Aim: Switch every "common name" in the records below to "vernacular name", and reproduce all other lines unchanged.

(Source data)
((

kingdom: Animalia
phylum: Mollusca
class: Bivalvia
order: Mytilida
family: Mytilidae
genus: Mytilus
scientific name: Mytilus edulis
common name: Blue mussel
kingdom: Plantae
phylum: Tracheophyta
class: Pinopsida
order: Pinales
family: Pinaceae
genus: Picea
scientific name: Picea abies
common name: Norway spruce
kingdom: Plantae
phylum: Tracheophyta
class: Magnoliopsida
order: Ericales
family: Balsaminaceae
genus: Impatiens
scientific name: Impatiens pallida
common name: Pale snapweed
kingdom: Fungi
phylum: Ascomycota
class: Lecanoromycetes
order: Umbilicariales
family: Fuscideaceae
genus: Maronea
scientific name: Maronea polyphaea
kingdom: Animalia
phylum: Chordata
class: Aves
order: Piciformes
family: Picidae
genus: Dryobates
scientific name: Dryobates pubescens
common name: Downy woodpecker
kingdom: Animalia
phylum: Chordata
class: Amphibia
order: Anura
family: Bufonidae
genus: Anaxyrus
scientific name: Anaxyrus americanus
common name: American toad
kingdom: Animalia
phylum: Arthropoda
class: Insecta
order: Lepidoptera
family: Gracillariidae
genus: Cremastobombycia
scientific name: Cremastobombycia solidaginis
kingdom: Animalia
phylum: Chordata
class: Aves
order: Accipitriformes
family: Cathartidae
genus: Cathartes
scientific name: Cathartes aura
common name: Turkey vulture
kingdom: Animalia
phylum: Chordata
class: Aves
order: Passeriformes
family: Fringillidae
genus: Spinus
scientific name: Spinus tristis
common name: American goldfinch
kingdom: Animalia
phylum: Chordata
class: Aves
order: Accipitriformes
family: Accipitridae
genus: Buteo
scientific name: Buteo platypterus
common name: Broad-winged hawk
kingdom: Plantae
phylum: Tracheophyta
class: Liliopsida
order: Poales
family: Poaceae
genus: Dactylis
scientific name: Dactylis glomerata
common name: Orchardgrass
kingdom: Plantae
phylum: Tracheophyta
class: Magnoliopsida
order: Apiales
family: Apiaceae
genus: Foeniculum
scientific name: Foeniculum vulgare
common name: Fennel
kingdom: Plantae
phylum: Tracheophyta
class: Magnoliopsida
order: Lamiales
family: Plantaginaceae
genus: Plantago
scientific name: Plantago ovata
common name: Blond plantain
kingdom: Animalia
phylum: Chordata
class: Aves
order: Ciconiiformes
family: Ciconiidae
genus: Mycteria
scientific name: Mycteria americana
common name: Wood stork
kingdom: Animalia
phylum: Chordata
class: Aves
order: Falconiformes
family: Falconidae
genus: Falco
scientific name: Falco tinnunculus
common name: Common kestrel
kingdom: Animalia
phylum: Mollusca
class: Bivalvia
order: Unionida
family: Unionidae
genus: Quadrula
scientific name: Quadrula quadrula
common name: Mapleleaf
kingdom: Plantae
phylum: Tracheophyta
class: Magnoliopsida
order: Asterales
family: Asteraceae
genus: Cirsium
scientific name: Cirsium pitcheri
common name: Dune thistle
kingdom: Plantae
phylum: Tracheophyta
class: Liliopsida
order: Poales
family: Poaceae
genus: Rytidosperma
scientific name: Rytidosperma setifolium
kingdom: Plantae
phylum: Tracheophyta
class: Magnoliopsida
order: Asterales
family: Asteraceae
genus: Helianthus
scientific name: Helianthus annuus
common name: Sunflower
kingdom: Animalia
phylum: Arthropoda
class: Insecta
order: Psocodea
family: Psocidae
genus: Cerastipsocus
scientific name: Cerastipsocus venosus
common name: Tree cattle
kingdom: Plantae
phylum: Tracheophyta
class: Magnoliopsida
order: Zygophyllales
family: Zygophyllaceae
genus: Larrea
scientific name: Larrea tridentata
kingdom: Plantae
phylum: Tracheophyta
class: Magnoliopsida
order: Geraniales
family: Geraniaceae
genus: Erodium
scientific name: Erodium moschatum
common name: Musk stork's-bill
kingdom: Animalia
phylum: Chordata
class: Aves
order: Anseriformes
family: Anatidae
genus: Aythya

))

Solution:
kingdom: Animalia
phylum: Mollusca
class: Bivalvia
order: Mytilida
family: Mytilidae
genus: Mytilus
scientific name: Mytilus edulis
vernacular name: Blue mussel
kingdom: Plantae
phylum: Tracheophyta
class: Pinopsida
order: Pinales
family: Pinaceae
genus: Picea
scientific name: Picea abies
vernacular name: Norway spruce
kingdom: Plantae
phylum: Tracheophyta
class: Magnoliopsida
order: Ericales
family: Balsaminaceae
genus: Impatiens
scientific name: Impatiens pallida
vernacular name: Pale snapweed
kingdom: Fungi
phylum: Ascomycota
class: Lecanoromycetes
order: Umbilicariales
family: Fuscideaceae
genus: Maronea
scientific name: Maronea polyphaea
kingdom: Animalia
phylum: Chordata
class: Aves
order: Piciformes
family: Picidae
genus: Dryobates
scientific name: Dryobates pubescens
vernacular name: Downy woodpecker
kingdom: Animalia
phylum: Chordata
class: Amphibia
order: Anura
family: Bufonidae
genus: Anaxyrus
scientific name: Anaxyrus americanus
vernacular name: American toad
kingdom: Animalia
phylum: Arthropoda
class: Insecta
order: Lepidoptera
family: Gracillariidae
genus: Cremastobombycia
scientific name: Cremastobombycia solidaginis
kingdom: Animalia
phylum: Chordata
class: Aves
order: Accipitriformes
family: Cathartidae
genus: Cathartes
scientific name: Cathartes aura
vernacular name: Turkey vulture
kingdom: Animalia
phylum: Chordata
class: Aves
order: Passeriformes
family: Fringillidae
genus: Spinus
scientific name: Spinus tristis
vernacular name: American goldfinch
kingdom: Animalia
phylum: Chordata
class: Aves
order: Accipitriformes
family: Accipitridae
genus: Buteo
scientific name: Buteo platypterus
vernacular name: Broad-winged hawk
kingdom: Plantae
phylum: Tracheophyta
class: Liliopsida
order: Poales
family: Poaceae
genus: Dactylis
scientific name: Dactylis glomerata
vernacular name: Orchardgrass
kingdom: Plantae
phylum: Tracheophyta
class: Magnoliopsida
order: Apiales
family: Apiaceae
genus: Foeniculum
scientific name: Foeniculum vulgare
vernacular name: Fennel
kingdom: Plantae
phylum: Tracheophyta
class: Magnoliopsida
order: Lamiales
family: Plantaginaceae
genus: Plantago
scientific name: Plantago ovata
vernacular name: Blond plantain
kingdom: Animalia
phylum: Chordata
class: Aves
order: Ciconiiformes
family: Ciconiidae
genus: Mycteria
scientific name: Mycteria americana
vernacular name: Wood stork
kingdom: Animalia
phylum: Chordata
class: Aves
order: Falconiformes
family: Falconidae
genus: Falco
scientific name: Falco tinnunculus
vernacular name: Common kestrel
kingdom: Animalia
phylum: Mollusca
class: Bivalvia
order: Unionida
family: Unionidae
genus: Quadrula
scientific name: Quadrula quadrula
vernacular name: Mapleleaf
kingdom: Plantae
phylum: Tracheophyta
class: Magnoliopsida
order: Asterales
family: Asteraceae
genus: Cirsium
scientific name: Cirsium pitcheri
vernacular name: Dune thistle
kingdom: Plantae
phylum: Tracheophyta
class: Liliopsida
order: Poales
family: Poaceae
genus: Rytidosperma
scientific name: Rytidosperma setifolium
kingdom: Plantae
phylum: Tracheophyta
class: Magnoliopsida
order: Asterales
family: Asteraceae
genus: Helianthus
scientific name: Helianthus annuus
vernacular name: Sunflower
kingdom: Animalia
phylum: Arthropoda
class: Insecta
order: Psocodea
family: Psocidae
genus: Cerastipsocus
scientific name: Cerastipsocus venosus
vernacular name: Tree cattle
kingdom: Plantae
phylum: Tracheophyta
class: Magnoliopsida
order: Zygophyllales
family: Zygophyllaceae
genus: Larrea
scientific name: Larrea tridentata
kingdom: Plantae
phylum: Tracheophyta
class: Magnoliopsida
order: Geraniales
family: Geraniaceae
genus: Erodium
scientific name: Erodium moschatum
vernacular name: Musk stork's-bill
kingdom: Animalia
phylum: Chordata
class: Aves
order: Anseriformes
family: Anatidae
genus: Aythya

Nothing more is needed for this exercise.